OPEC ministers who gathered in Algiers last month agreed to take action to support low oil prices. Concessions that would allow output to increase in countries such as Iran and Nigeria are expected, but the details are unclear.

But Falih on Monday stressed he was taking account not only of prices and OPEC producers, but of the global supply and demand picture.

"My eyes are not on the price -- my eyes are on supply and demand... I make sure that we collaborate with our colleagues in OPEC and non-OPEC producers our decisions, our signals, so that we balance the interests of all these stake holders and most importantly the interests of the billions of people around the world" who depend on oil, he said.

Falih also reiterated his worries about a drop in investment in oil and gas globally, either due to current low oil prices or factors such as exaggerated expectations of renewable energy or lack of demand.
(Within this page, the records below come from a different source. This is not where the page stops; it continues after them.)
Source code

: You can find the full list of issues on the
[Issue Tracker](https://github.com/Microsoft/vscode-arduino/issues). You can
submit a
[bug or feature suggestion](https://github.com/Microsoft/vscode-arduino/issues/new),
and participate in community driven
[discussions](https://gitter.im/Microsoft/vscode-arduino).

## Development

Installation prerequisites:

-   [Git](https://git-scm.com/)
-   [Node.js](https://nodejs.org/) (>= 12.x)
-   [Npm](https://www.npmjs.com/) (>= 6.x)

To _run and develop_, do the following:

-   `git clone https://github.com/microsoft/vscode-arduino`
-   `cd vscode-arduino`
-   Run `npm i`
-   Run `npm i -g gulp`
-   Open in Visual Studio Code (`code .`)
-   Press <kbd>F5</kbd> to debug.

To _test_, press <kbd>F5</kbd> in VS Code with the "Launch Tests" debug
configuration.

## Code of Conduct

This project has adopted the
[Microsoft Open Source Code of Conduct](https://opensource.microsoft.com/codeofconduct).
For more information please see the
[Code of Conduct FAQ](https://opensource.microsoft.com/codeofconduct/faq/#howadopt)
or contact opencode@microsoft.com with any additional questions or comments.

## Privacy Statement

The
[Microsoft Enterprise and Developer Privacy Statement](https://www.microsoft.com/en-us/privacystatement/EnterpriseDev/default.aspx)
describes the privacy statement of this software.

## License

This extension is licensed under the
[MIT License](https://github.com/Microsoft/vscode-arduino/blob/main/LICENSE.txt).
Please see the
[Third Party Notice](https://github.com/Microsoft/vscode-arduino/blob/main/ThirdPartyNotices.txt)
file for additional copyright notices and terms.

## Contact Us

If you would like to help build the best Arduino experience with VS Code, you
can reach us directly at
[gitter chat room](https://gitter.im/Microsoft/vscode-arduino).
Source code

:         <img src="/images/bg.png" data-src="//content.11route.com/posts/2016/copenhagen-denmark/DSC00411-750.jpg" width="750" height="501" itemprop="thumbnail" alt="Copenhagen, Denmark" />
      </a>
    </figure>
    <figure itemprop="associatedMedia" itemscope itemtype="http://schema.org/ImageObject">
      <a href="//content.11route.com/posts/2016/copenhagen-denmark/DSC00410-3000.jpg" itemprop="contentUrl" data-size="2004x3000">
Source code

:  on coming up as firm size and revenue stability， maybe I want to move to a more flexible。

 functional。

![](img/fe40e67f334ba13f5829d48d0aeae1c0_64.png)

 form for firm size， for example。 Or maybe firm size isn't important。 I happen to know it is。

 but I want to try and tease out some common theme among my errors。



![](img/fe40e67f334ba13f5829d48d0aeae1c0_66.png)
"I don't want to shrink it to an issue of targeting a single price for the purpose of maximizing the income of Saudi Arabia," he said.

"I am concerned about all the talk about stranded resources, coupled with the view of abundant oil and the low oil prices in recent time pulling away investment that is needed for the continued growth in demand we anticipate.

"To ensure availability of reliable and sufficient supplies of energy during the transition period we all must recognize that we need the continued use and investment in all energy sources, especially oil and gas, which is the core energy source today," he added.